Throughout high school, I’ve continued to not just go with my first idea. In track, I’ve gone from a shot-put thrower to an 800 meter runner to a mile runner to a two mile runner and back to 800 meter runner, all in my four year career.

So what does any of this have to do with me deciding to go to Missouri, possibly the worst thing any true Jayhawk fan can do?

Well, when I visited Mizzou, just to appease a family friend and my mom, I kept looking for things to hate. But it didn’t happen. In fact, I found myself loving the feel of Columbia.

It was just the right fit for me, as much as I hated the idea at the time. I could actually see myself slaving through the night in their journalism school, taking a morning run through scenic Columbia, and it wouldn’t hurt that some of my friends would be going there. It was familiar, but different. But I still questioned if I could actually turn on Big Jay and company.
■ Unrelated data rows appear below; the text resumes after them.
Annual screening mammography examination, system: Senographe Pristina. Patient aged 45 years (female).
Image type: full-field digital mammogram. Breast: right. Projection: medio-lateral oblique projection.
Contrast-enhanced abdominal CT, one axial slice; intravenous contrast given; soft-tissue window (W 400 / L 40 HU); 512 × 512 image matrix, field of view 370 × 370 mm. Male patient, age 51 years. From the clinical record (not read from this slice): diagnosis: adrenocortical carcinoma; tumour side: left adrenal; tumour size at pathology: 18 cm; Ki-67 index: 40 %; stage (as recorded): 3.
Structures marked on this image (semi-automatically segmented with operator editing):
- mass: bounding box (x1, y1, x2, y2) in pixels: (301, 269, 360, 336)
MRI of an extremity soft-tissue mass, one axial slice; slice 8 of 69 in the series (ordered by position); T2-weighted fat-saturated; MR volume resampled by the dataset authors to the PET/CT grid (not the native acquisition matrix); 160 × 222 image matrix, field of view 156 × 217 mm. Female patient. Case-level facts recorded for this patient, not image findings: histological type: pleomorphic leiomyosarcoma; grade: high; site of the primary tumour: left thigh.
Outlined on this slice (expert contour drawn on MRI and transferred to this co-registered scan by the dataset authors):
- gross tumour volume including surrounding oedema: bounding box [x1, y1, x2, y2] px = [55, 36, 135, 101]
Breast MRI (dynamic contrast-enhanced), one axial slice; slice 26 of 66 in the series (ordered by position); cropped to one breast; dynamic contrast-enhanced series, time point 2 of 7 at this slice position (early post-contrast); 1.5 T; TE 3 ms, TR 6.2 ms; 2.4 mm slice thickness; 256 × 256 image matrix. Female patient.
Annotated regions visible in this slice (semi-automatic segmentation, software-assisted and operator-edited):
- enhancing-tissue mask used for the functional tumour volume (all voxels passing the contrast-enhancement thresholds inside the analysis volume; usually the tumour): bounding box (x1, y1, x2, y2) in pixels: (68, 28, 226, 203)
And then I realized that my life has never really gone according to plan. I’m not a football player. I’m not a straight A student. I’m not the senior leader whose voice commands the attention of the room.

I’m not the huge Kansas fan I once was.

MU felt right. KU didn’t. It was as simple as that. And East has taught me that if something just feels right and you enjoy it, you should stick with it.

And who should care about where I go to college? It’s my choice. I’m the one spending the next four years of my life there. Now, I’m not saying that MU is better than KU. I’m just saying don’t knock something, before giving it a shot.

And that is why I’m going to Missouri.